US-Außenministers Rex Tillerson warb am Wochenende in Peking für Verhandlungen mit Nordkorea. Kurz darauf hat US-Präsident Donald Trump hat diese Bereitschaft jedoch als „Zeitverschwendung“ vom Tisch gewischt.


Der US-Außenminister wirbt in Peking für einen Dialog mit Pjöngjang, sein Präsident tut das wenig später als Zeitverschwendung ab. Per Twitter beschied er Rex Tillerson am Sonntag: „Spar Dir deine Energie, Rex, wir werden tun, was zu tun ist.“ Später setzte Trump nach, dass ein netter Umgang mit „Raketenmann“ Kim Jong Un in 25 Jahren keinen Erfolg gebracht habe. „Clinton ist gescheitert, Bush ist gescheitert und Obama ist gescheitert. Ich werde nicht scheitern“, schrieb Trump.

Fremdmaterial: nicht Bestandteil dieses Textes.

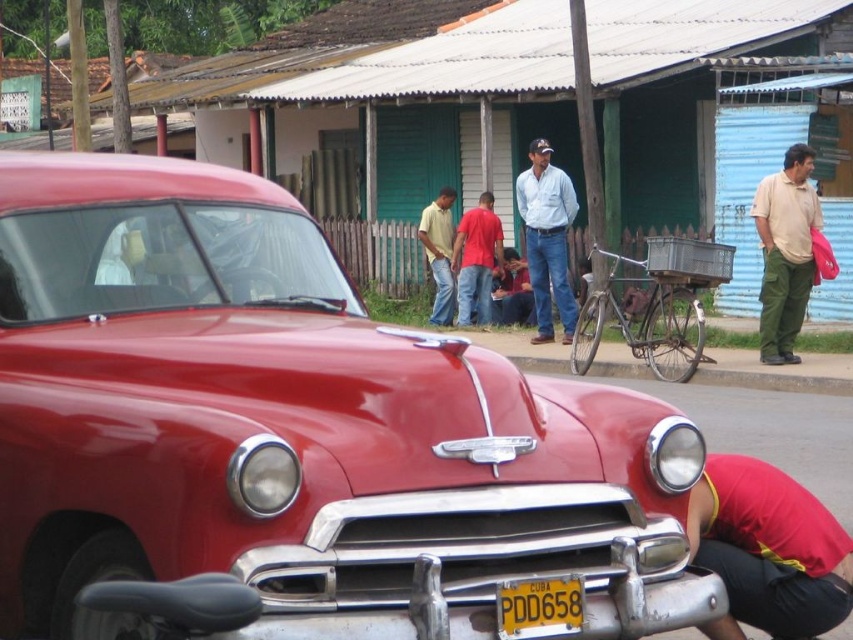
Question: Considering the real-world distances, which object is farthest from the light blue denim shirt at center?

Choices:
 (A) glossy red car at center
 (B) gray concrete curb at lower center

Answer: (A)

Question: Is red fabric squat at lower right further to the viewer compared to matte yellow shirt at center?

Choices:
 (A) no
 (B) yes

Answer: (A)

Question: Which point is farther to the camera?

Choices:
 (A) gray concrete curb at lower center
 (B) yellow metallic license plate at lower center

Answer: (A)

Question: Does glossy red car at center appear on the right side of gray concrete curb at lower center?

Choices:
 (A) no
 (B) yes

Answer: (A)

Question: Which is nearer to the gray concrete curb at lower center?

Choices:
 (A) matte yellow shirt at center
 (B) light blue denim shirt at center
 (C) matte khaki pants at right
 (D) glossy red car at center

Answer: (C)

Question: Can you confirm if gray concrete curb at lower center is smaller than matte yellow shirt at center?

Choices:
 (A) yes
 (B) no

Answer: (A)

Tillerson hatte am Samstag in Peking nach einem Treffen mit dem chinesischen Präsidenten Xi Jinping die nordkoreanische Regierung aufgefordert, die nach gegenseitigen Kriegsdrohungen und persönlichen Beleidigungen überhitzte Lage zu beruhigen. „Es wäre hilfreich, wenn Nordkorea aufhört, Raketen abzufeuern“, sagte Tillerson.

Auf die Frage, ob sich sein Aufruf zur Beruhigung auch auf Trump beziehe, sagte Tillerson: „Ich denke, jeder wäre froh, wenn es sich beruhigt.“ Die USA wollten den nordkoreanischen Staatschef Kim Jong Un nicht stürzen, Nordkorea aber nicht als Atommacht anerkennen. Die USA hielten Kommunikationswege mit Nordkorea offen und seien bereit, mit Pjöngjang zu sprechen.



Trumps harsche Tweets vom Sonntag sollte offenbar die von Tillerson gesendeten Signale für eine Gesprächsbereitschaft mit Pjöngjang beenden. Tillerson „verschwendet seine Zeit, wenn er versucht, mit dem kleinen Raketenmann zu verhandeln“, schrieb der Präsident. Trump führte nicht weiter aus, was er mit mit der Formulierung meinte, dass getan werde, was zu tun sei. In seiner Rede vor der UN-Vollversammlung im September hatte er gesagt, sollten die USA „gezwungen werden, sich oder ihre Verbündenten zu verteidigen, werden wir keine andere Wahl haben, als Nordkorea völlig zu zerstören“.

Die USA versuchen Nordkorea mit Hilfe Chinas zum Einlenken im Atomstreit zu zwingen, weil Peking der wichtigste Handelspartner Nordkoreas ist. China will Kim zwar nicht zu Fall bringen, hat jedoch schärferen Wirtschaftssanktionen zugestimmt und setzt diese auch um.



Trump, der China im Wahlkampf unfaire Handelspraktiken vorgeworfen hatte, wird für November zu einem Besuch in Peking erwartet. Tillerson sagte, die Beziehungen zwischen China und den USA seien in demselben Maß gewachsen wie die Beziehungen zwischen Xi und Trump. „Wir freuen uns, die Beziehungen beim kommenden Gipfel voranzubringen“, sagte er.

Xi sagte, er pflege eine gute Arbeitsbeziehung und eine persönliche Freundschaft mit Trump. Der Austausch sei „ungewöhnlich, wunderbar und erfolgreich“.